By Zack McMillin, Commercial Appeal
July 9, 2012

As U.S. Dist. Judge Samuel “Hardy” Mays begins hearing arguments over the validity of laws allowing referendums for new municipal school districts in Shelby County’s suburbs, it’s instructive to go back to the first day of the 2011-12 school year.

About the time the first afternoon school bells rang on Aug. 8, Mays released the 146-page order that managed to give both sides items of significance: Memphis had properly dissolved Memphis City Schools and forced consolidation with the heretofore suburban-only Shelby County Schools, Mays wrote, but a new state law strongly favoring suburban interests would guide the two-year process of transferring administration and operations of city schools to the county.

Finding a way to give victories to all sides will be more challenging in this next task facing Mays, who last August declined to rule on the validity of a clause in the 2011 law allowing for the lifting of the statewide ban on new municipal school districts under certain very specific circumstances.

That issue of municipal schools in Shelby County was “not ripe,” Mays wrote, and theoretically might never ripen. Municipalities might decline to move to form school districts and the new law explicitly said they could not do so anyway until merger of the new countywide district was completed.

But late last week, Mays said he agreed with the County Commission’s assertion in a June 26 request to sue the state over municipal schools that the issue had become ripe.

A status conference scheduled for Monday evening will bring discussion over how attorneys should proceed toward an expedited hearing Mays has granted the Memphis-dominated Shelby County Commission over whether to stop the Aug. 2 municipal-school referendums in the suburbs.

The Commission also wants the judge to rule illegal the effort by municipalities in Shelby County to establish new municipal school districts.

Suburban interests say something very fundamental is at stake: “Our ability to govern and letting our citizens have what they want,” as Bartlett Alderwoman Emily Elliott put it on Saturday when Bartlett voted to join Germantown and Collierville in hiring a law firm to try and intervene in the lawsuit on their behalf.

“I’m mad,” she said, and she’s not the only suburbanite outraged at the commission.

The commission’s complaint alleges that giving the suburbs what they want would violate the Tennessee and U.S. Constitutions. Getting referendums on municipal schools, the commission says, is not a legal right but in fact would be a privilege afforded to no other county in Tennessee.

The 2012 legislation that allowed the referendums to move forward after Tennessee Atty Gen. Bob Cooper ruled them illegal, the commission says, represents special legislation improper under the state Constitution.

When Knoxville and Chattanooga dissolved their city school systems, the suburban municipalities in Knox County and Hamilton County never received the “right to vote” on whether to create new municipal districts and still do not have that “right,” thanks to the very narrow wording of the 2011 and 2012 legislation.

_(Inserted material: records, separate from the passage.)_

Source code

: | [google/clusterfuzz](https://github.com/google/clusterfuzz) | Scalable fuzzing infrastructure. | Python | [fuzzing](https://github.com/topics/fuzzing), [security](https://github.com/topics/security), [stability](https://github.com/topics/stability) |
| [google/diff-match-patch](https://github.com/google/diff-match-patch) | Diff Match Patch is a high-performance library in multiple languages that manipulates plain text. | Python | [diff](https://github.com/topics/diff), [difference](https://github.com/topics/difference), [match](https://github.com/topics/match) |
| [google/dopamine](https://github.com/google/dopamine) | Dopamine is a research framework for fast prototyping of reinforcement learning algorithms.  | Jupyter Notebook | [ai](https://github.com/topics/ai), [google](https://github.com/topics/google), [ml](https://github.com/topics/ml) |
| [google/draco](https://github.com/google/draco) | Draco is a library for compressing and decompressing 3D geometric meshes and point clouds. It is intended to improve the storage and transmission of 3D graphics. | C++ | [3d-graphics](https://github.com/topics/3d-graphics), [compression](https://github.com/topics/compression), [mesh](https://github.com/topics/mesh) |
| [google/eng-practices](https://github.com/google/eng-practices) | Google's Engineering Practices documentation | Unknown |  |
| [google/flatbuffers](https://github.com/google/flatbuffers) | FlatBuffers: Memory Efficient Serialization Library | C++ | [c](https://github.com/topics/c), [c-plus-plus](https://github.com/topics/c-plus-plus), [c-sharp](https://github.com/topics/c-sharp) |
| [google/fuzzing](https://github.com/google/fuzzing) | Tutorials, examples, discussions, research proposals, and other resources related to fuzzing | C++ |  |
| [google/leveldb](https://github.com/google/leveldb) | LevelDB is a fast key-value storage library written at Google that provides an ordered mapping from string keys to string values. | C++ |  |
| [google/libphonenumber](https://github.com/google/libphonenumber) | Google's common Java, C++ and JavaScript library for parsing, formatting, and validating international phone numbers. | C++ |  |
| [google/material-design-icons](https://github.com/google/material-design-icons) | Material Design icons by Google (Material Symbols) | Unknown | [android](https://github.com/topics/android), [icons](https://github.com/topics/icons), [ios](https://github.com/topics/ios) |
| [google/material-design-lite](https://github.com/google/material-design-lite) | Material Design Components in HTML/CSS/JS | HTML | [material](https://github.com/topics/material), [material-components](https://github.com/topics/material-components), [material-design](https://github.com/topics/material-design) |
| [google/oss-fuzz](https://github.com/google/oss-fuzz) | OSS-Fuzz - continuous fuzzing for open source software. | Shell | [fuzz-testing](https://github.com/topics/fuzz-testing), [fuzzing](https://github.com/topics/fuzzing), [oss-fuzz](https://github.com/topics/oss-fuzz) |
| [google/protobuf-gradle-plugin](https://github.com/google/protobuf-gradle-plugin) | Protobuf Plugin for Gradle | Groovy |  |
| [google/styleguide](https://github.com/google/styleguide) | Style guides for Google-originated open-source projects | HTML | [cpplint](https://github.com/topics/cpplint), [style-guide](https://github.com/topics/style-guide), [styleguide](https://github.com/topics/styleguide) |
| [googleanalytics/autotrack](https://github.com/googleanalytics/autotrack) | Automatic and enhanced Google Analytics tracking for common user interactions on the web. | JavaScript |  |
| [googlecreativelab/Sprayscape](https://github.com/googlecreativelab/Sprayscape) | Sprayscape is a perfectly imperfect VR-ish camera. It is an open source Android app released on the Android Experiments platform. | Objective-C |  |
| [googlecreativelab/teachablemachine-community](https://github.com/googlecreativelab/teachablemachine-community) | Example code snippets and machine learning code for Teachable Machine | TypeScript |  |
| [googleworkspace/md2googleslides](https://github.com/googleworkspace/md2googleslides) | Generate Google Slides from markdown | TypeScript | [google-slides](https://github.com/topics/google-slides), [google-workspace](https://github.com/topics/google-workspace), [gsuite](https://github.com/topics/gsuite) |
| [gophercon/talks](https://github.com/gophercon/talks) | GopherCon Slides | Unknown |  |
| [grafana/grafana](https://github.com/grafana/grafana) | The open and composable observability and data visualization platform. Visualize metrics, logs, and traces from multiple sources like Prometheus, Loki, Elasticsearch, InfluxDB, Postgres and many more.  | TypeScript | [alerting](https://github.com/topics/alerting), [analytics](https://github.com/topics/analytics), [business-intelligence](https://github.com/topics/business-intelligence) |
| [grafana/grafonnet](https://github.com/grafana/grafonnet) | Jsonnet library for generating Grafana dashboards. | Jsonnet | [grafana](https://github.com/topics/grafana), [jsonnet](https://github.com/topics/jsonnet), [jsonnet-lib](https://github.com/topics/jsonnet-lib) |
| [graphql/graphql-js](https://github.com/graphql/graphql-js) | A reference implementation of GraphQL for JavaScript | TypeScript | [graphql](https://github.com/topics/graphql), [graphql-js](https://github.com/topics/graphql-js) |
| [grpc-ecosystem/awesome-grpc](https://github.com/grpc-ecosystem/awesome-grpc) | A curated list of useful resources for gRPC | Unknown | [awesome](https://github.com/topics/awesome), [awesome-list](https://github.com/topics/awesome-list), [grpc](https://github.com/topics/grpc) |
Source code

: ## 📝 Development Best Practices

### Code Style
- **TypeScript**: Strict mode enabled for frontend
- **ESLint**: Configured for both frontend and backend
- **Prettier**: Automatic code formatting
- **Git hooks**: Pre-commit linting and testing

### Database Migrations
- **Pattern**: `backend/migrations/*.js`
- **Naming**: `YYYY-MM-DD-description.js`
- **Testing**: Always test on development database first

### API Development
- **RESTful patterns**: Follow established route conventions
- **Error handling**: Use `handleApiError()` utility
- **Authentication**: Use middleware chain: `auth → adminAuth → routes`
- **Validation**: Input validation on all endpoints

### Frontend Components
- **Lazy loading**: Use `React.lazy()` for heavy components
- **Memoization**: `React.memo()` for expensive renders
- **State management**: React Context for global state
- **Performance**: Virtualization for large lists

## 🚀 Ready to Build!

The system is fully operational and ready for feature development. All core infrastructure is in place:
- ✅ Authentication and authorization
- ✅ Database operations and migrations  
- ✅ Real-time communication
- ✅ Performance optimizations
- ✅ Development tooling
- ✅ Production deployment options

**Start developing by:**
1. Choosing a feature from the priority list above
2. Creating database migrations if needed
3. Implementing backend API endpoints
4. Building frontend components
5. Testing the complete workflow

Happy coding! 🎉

The commission’s complaint also points out that lawmakers from other parts of the state sought and received assurances the legislation would not allow municipal districts anywhere else in Tennessee.

Neither the state nor the suburbs have filed legal responses to 151 points the commission lawyers’ list arguing that the creation of municipal school districts would be unconstitutional. The legal team representing the county is formidable: Atop the list of five attorneys signed onto the most recent complaint by the commission’s outside firm of Baker Donelson is Leo Bearman Jr., who led the legal effort that defeated Mississippi’s claims that Memphis owed millions of dollars for stealing subterranean drinking water.

The state attorney general’s office is tasked with defending the 2012 laws allowing the referendums, but it is unclear how vigorously it will fight. It was the attorney general who this spring issued an opinion stopping referendums that had been scheduled for May, but his office’s arguments last year defending the law guiding the merger drew praise from the suburban lawmaker who authored and pushed it through, state Senate majority leader Mark Norris, R-Collierville.

However, the state nor anyone else gave much legal attention to the race-based challenge to municipal schools — that allowing them would result in substantially more segregated schools in Shelby County and thus violate the 14th Amendment of the U.S. Constitution’s equal protection clause. That was put on the “back burner” by Mays, with a promise from the judge that if at a later time attorneys felt arguments should be heard on that matter, he would allow it.

Suburban leaders have offered political responses denying that their efforts for municipal schools contains any segregationist intent. Beginning Friday with unanimous votes by the boards of aldermen in Collierville and Germantown, the suburbs moved to hire the Memphis law firm of Burch, Porter and Johnson to advance the legal defenses.

Attorneys must still ask Mays permission to allow them to enter into the litigation.

The legal costs associated with parties involved in the lawsuit, through last September, had reached $1.21 million — and that does not count substantial man-hours logged by the state attorney general’s office. Germantown, Collierville and Bartlett approved initial funds of $100,000 each in what will be a coordinated suburban legal effort to advance the cause of municipal schools, and the suburbs have already spent many thousands of dollars pushing the effort for municipal schools.

Unless Mays acts to issue the injunction sought by the County Commission to halt the referendums, early voting will begin on Friday. Absentee ballots have already been mailed.